- Born: November 17, 1906
- Died: September 16, 2006 (aged 99)
- Occupation: philanthropist
- Spouses: J. Gordon Douglas Jr.; Etienne Boegner;
- Children: 2
- Parent(s): John Shaffer Phipps Margarita Celia Grace

= Margaret Phipps Boegner =

Margaret Phipps Boegner (November 17, 1906 – September 16, 2006) was an American heiress and philanthropist.

==Biography==

===Early life===
Margaret Helen Phipps was born on November 17, 1906. Her father was John Shaffer Phipps (1874–1958) and her mother, Margarita Celia Grace (1876-1957). She had three brothers, John H. H. Phipps, Michael Grace Phipps (1910–1973) and Hubert Beaumont Phipps (1906–1969). Her paternal grandfather was Henry Phipps Jr. (1839–1930) and her maternal grandfather was Michael P. Grace (1842–1920). She grew up at Old Westbury Gardens in Old Westbury, New York.

===Philanthropy===
After her parents' deaths in 1957 and 1958, she developed the Old Westbury Gardens and decided to open her family residence to the public. She became Founder and Chairperson of the Old Westbury Gardens non-profit organization.

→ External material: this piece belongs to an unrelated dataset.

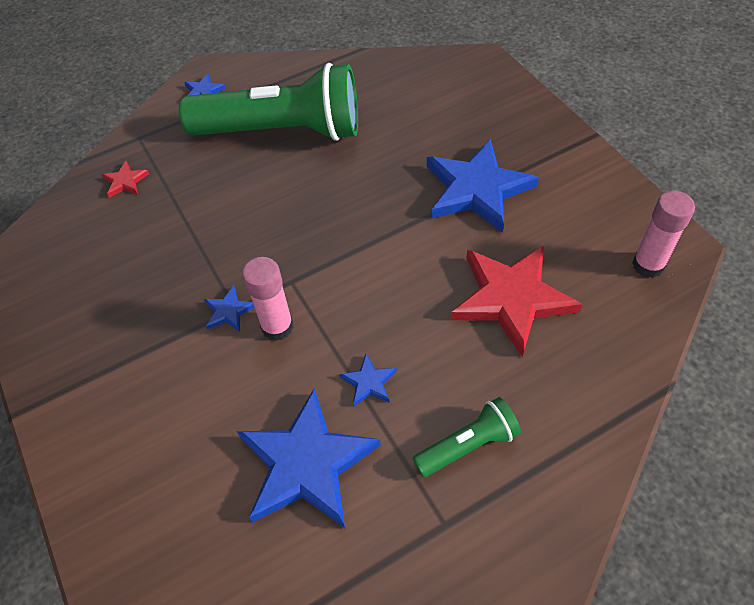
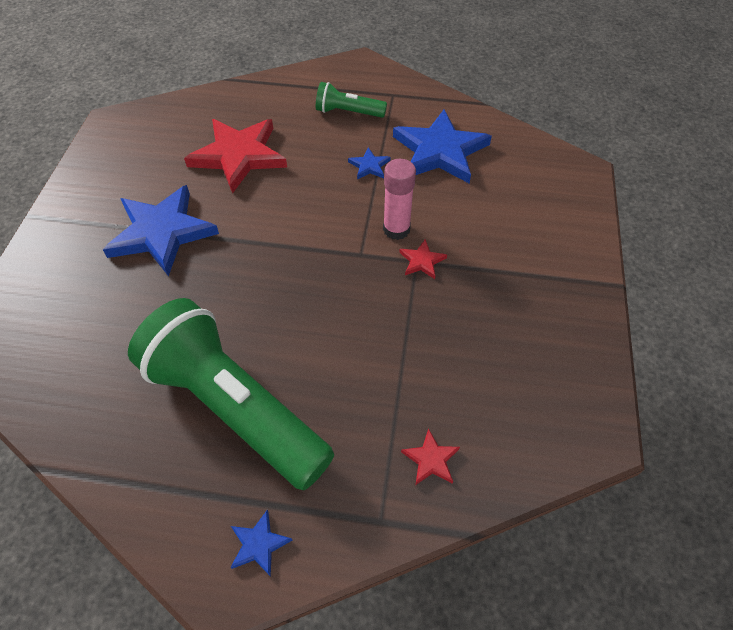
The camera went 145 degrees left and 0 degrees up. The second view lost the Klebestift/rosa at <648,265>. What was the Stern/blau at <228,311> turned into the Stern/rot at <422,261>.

She was featured in an episode of America's Castles.

===Personal life===
She married J. Gordon Douglas Jr. in 1930. They had a son and a daughter:
- J. Gordon Douglas III.
- Dita Amory Douglas Naylor-Leyland (married Alick David Yorke Naylor-Leyland (1929–1991), son of Sir Albert Edward Herbert Naylor-Leyland, 2nd Baronet (1890–1952) of the Naylor-Leyland baronets; they have one son: Nicholas Edward Naylor-Leyland).

They divorced in 1947.

In 1951, she married Etienne Boegner, a French businessman and diplomat, and the son of Marc Boegner (1881–1970), a prominent member of the French Resistance and the first President of the Protestant Federation of France. He died in 1985.

She died in 2006. On June 30, 2010, some of her jewels were sold in an auction house in East Moriches, New York.

==Bibliography==
- Peggie Phipps Boegner, Richard Gachot, Halcyon Days: An American Family Through Three Generations (New York, New York: Harry N Abrams, 2007).